BLACK SHEEP: HANNAH, you are a graduate of Oxford University. Now, just to be clear – this is the Oxford University in London?

HANNAH: Yes and yes.

BLACK SHEEP: And your degree(s) from there are in what?

HANNAH: My degree is in writing! A MSt in Creative Writing, to be exact. Go, Kellogg! – That was my college- our mascot is cereal [Editor’s note: Not unlike their comma.]. 

BLACK SHEEP: It seems like that would qualify you to make an authoritative statement about many things.

HANNAH: It would certainly qualify me to make statements about post-modern writing in the 20th century.

BLACK SHEEP: Well, we’re here today, because we want to discuss a long-standing grammatical debate. You work in PR, and as such, you subscribe to the minutiae of the AP Stylebook.

HANNAH: To be fair, I don’t have a choice. Aimee insists upon it. Her red ink scares me. And I suppose I like to make journalists as happy as possible, so I’m not going to complain about it (out loud).

BLACK SHEEP: But one of the AP Styles’ most infamous rules is the rejection of the Oxford comma (or serial comma) – the comma whose namesake is your educational institution! That’s kind of a big deal.

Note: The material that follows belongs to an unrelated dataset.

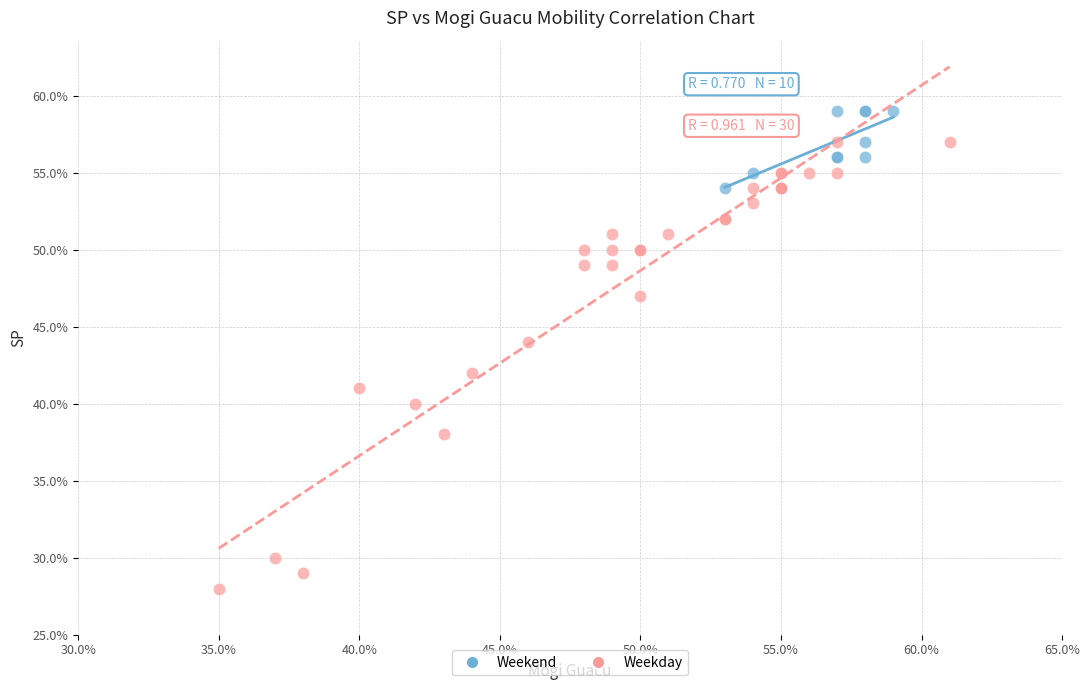

Which series reaches the minimum Y coordinate?

Weekday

HANNAH: You have no idea. It’s been a point of contention and ethical consternation since I entered this industry. I’ve endured night sweats and panic attacks over press releases. As you can imagine, this sort of thing really does take its toll, and I just can’t please everyone.

BLACK SHEEP: And what is Oxford University’s history with this pesky comma? How do they indoctrinate their students? Is there some sort of ritual where you have to write lists in paragraph form blindfolded? Why won’t they just let it go?

HANNAH: There has been some suggestion that they are also looking to lose the serial comma, and while rumors are rampant, no official statement has been released. As for the rest, I’d love to tell you, but I had to sign an oath of secrecy.

BLACK SHEEP: Fair enough. So, as someone who has been subjected to both sides of the Oxford comma discussion, how do you REALLY feel? I promise not to pass judgment. [Editor’s note: This is a lie.] 

HANNAH: I think it is an albatross that wraps itself tighter around my neck daily, a literary accessory that is fronting as a grammatical rule.

BLACK SHEEP: And have you ever had to voice your opinion about this matter?

HANNAH: Yes. I am now supposed to remain at least fifty yards away from those individuals.

BLACK SHEEP: Interesting. Well, at least the British aren’t especially prone to riot and civil unrest. You should be safe.

You’ve heard the woman. Even a University as prestigious as Oxford can’t hold down the Oxford comma contingent they’ve worked so hard to establish.